Diz-se laico do estado não religioso. Ateu é o estado totalitário que se faz objeto de culto. Surpreso com saber? Mais ainda ficará quando perceber que há quem queira precisamente essa anomalia para si e para todos nós.

Fiquei pensando nisso ao perceber a estarrecida surpresa de muitos jornalistas brasileiros, primeiro com a indicação e, logo após, com a aprovação de André Mendonça para a vaga existente no STF. Diversos senadores manifestaram-se, também, a respeito da tal suposta incompatibilidade. Não duvido que muitos dos votos contrários tenham sido motivados por ela. Sim, sim, no Senado há gente para todos os desgostos.

“Na vida a Bíblia; no STF, a Constituição”. A frase do ministro só não esclareceu quem, diante da luz da verdade, imediatamente coloca óculos escuros. Fotofobia da razão e da alma. O Brasil estaria bem mais feliz se os dez colegas do novo ministro tivessem a Constituição como Bíblia de suas decisões e não a transformassem no Livro de uma seita muito particular, a serviço de suas próprias opiniões e irmandades.

Bem entendido isso, torna-se oportuno sublinhar que é discriminação e preconceito não admitir opinião ou argumento originário de algum ditame religioso, ou a ele semelhante. Afirmar em tais ocasiões que “o estado é laico”, como quem passa a tranca na porta e encerra o assunto, é retórica farsante. É usar a palavra para bater a carteira do auditório.

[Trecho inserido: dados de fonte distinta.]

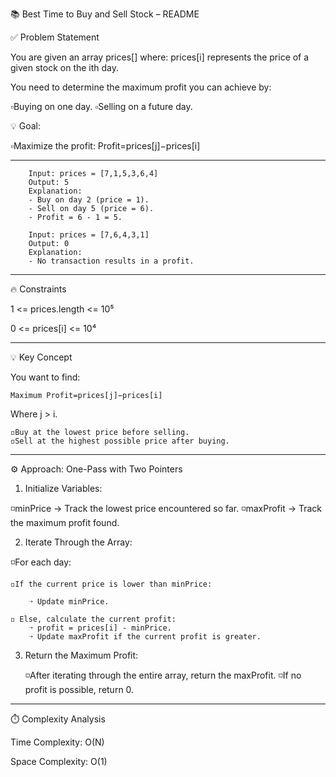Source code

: 📚 Best Time to Buy and Sell Stock – README

✅ Problem Statement

You are given an array prices[] where:
prices[i] represents the price of a given stock on the ith day.

You need to determine the maximum profit you can achieve by:

▫️Buying on one day.
▫️Selling on a future day.

💡 Goal:

  ▫️Maximize the profit:
     Profit=prices[j]−prices[i]

----------------------------------------------------------------------------------------------------------

        Input: prices = [7,1,5,3,6,4]  
        Output: 5  
        Explanation:  
        - Buy on day 2 (price = 1).  
        - Sell on day 5 (price = 6).  
        - Profit = 6 - 1 = 5.  

        Input: prices = [7,6,4,3,1]  
        Output: 0  
        Explanation:  
        - No transaction results in a profit.  

----------------------------------------------------------------------------------------------------------

🔥 Constraints

1 <= prices.length <= 10⁵

0 <= prices[i] <= 10⁴

----------------------------------------------------------------------------------------------------------

💡 Key Concept

You want to find:

    Maximum Profit=prices[j]−prices[i]

Where j > i.

    ◽Buy at the lowest price before selling.
    ◽Sell at the highest possible price after buying.

----------------------------------------------------------------------------------------------------------

⚙️ Approach: One-Pass with Two Pointers

1. Initialize Variables:

  ◽minPrice → Track the lowest price encountered so far.
  ◽maxProfit → Track the maximum profit found.

2. Iterate Through the Array:

◽For each day:

    ◽If the current price is lower than minPrice:

        ➝ Update minPrice.

    ◽ Else, calculate the current profit:
        ➝ profit = prices[i] - minPrice.
        ➝ Update maxProfit if the current profit is greater.

3. Return the Maximum Profit:

    ◽After iterating through the entire array, return the maxProfit.
    ◽If no profit is possible, return 0.

----------------------------------------------------------------------------------------------------------

⏱️ Complexity Analysis

Time Complexity: O(N)

Space Complexity: O(1)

Sabem por quê? Porque a única consequência da aceitação dessa trampolinagem é cassar a palavra da divergência sob uma alegação falsa. Não há o menor sentido em que opiniões com fundamento moral desconhecido ou inexistente, diferentes tradições, chavões jornalísticos, contraditórias referências científicas e até o mero querer de alguém ou de alguns sejam legitimados, mas se declare inadmissível algo inerente ou assemelhado ao saber cristão, amplamente majoritário na sociedade.

Com muita ênfase, os constituintes promulgaram a Constituição “sob a proteção de Deus”. Determinaram ser "inviolável a liberdade de consciência e de crença, sendo assegurado o livro exercício dos cultos" (art. 5, inc. VI). Afirmaram que "ninguém será privado de direitos por motivo de crença" (art. 5, inc. VIII).

Não, não são as opiniões de indivíduos ou, mesmo, de figuras públicas em que se perceba inspiração religiosa que violam a Constituição, mas as tentativas de os silenciar. Foi exatamente contra essa pretensão totalitária que os constituintes ergueram sólidas barreiras constitucionais.